GOAL OF THE EXERCISE:
Everything from the line containing "-02.08 | 238 | 0.02 |" to the end of the data must be duplicated word for word, and nothing else may appear.

EXERCISE MATERIAL:
Content starts
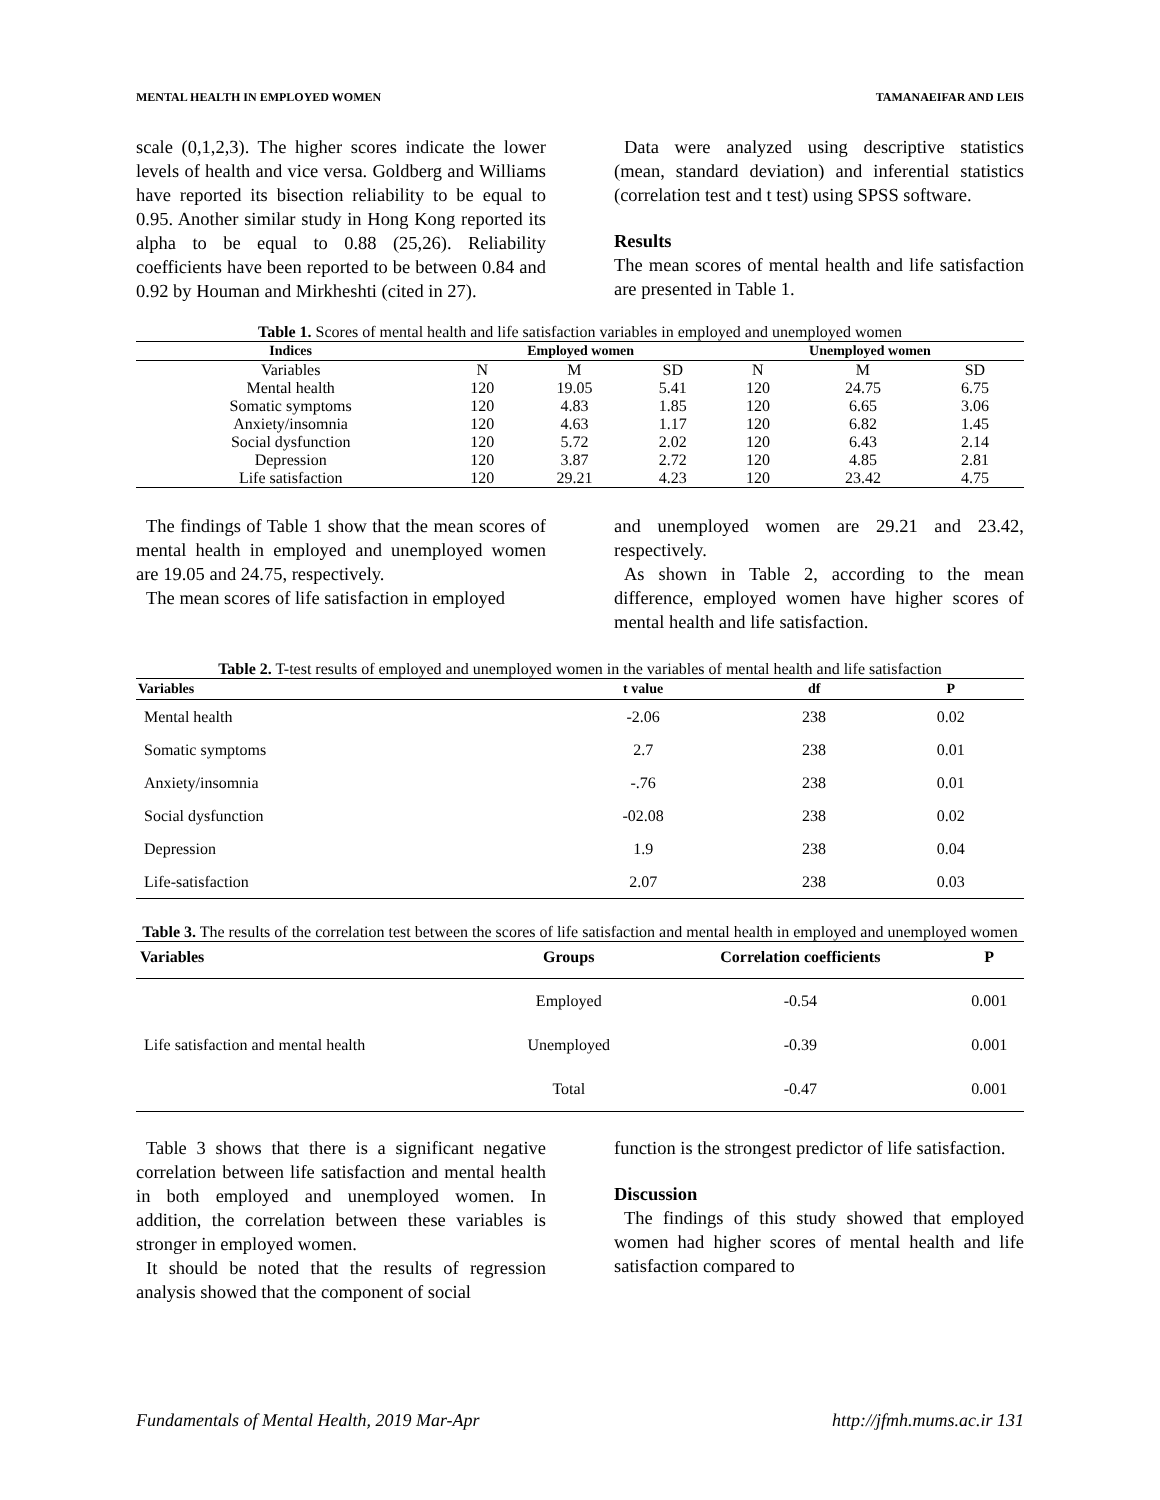MENTAL HEALTH IN EMPLOYED WOMEN TAMANAEIFAR AND LEIS
scale (0,1,2,3). The higher scores indicate the lower levels of health and vice versa. Goldberg and Williams have reported its bisection reliability to be equal to 0.95. Another similar study in Hong Kong reported its alpha to be equal to 0.88 (25,26). Reliability coefficients have been reported to be between 0.84 and 0.92 by Houman and Mirkheshti (cited in 27).
Data were analyzed using descriptive statistics (mean, standard deviation) and inferential statistics (correlation test and t test) using SPSS software.
Results
The mean scores of mental health and life satisfaction are presented in Table 1.
Table 1. Scores of mental health and life satisfaction variables in employed and unemployed women
| Indices | Employed women | | | Unemployed women | | |
| --- | --- | --- | --- | --- | --- | --- |
| Variables | N | M | SD | N | M | SD |
| Mental health | 120 | 19.05 | 5.41 | 120 | 24.75 | 6.75 |
| Somatic symptoms | 120 | 4.83 | 1.85 | 120 | 6.65 | 3.06 |
| Anxiety/insomnia | 120 | 4.63 | 1.17 | 120 | 6.82 | 1.45 |
| Social dysfunction | 120 | 5.72 | 2.02 | 120 | 6.43 | 2.14 |
| Depression | 120 | 3.87 | 2.72 | 120 | 4.85 | 2.81 |
| Life satisfaction | 120 | 29.21 | 4.23 | 120 | 23.42 | 4.75 |
The findings of Table 1 show that the mean scores of mental health in employed and unemployed women are 19.05 and 24.75, respectively.
The mean scores of life satisfaction in employed
and unemployed women are 29.21 and 23.42, respectively.
As shown in Table 2, according to the mean difference, employed women have higher scores of mental health and life satisfaction.
Table 2. T-test results of employed and unemployed women in the variables of mental health and life satisfaction
| Variables | t value | df | P |
| --- | --- | --- | --- |
| Mental health | -2.06 | 238 | 0.02 |
| Somatic symptoms | 2.7 | 238 | 0.01 |
| Anxiety/insomnia | -.76 | 238 | 0.01 |
| Social dysfunction | -02.08 | 238 | 0.02 |
| Depression | 1.9 | 238 | 0.04 |
| Life-satisfaction | 2.07 | 238 | 0.03 |
Table 3. The results of the correlation test between the scores of life satisfaction and mental health in employed and unemployed women
| Variables | Groups | Correlation coefficients | P |
| --- | --- | --- | --- |
| Life satisfaction and mental health | Employed | -0.54 | 0.001 |
| | Unemployed | -0.39 | 0.001 |
| | Total | -0.47 | 0.001 |
Table 3 shows that there is a significant negative correlation between life satisfaction and mental health in both employed and unemployed women. In addition, the correlation between these variables is stronger in employed women.
It should be noted that the results of regression analysis showed that the component of social
function is the strongest predictor of life satisfaction.
Discussion
The findings of this study showed that employed women had higher scores of mental health and life satisfaction compared to
Fundamentals of Mental Health, 2019 Mar-Apr http://jfmh.mums.ac.ir 131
Content ends
TASK OUTPUT:
| Social dysfunction | -02.08 | 238 | 0.02 |
| Depression | 1.9 | 238 | 0.04 |
| Life-satisfaction | 2.07 | 238 | 0.03 |
Table 3. The results of the correlation test between the scores of life satisfaction and mental health in employed and unemployed women
| Variables | Groups | Correlation coefficients | P |
| --- | --- | --- | --- |
| Life satisfaction and mental health | Employed | -0.54 | 0.001 |
| | Unemployed | -0.39 | 0.001 |
| | Total | -0.47 | 0.001 |
Table 3 shows that there is a significant negative correlation between life satisfaction and mental health in both employed and unemployed women. In addition, the correlation between these variables is stronger in employed women.
It should be noted that the results of regression analysis showed that the component of social
function is the strongest predictor of life satisfaction.
Discussion
The findings of this study showed that employed women had higher scores of mental health and life satisfaction compared to
Fundamentals of Mental Health, 2019 Mar-Apr http://jfmh.mums.ac.ir 131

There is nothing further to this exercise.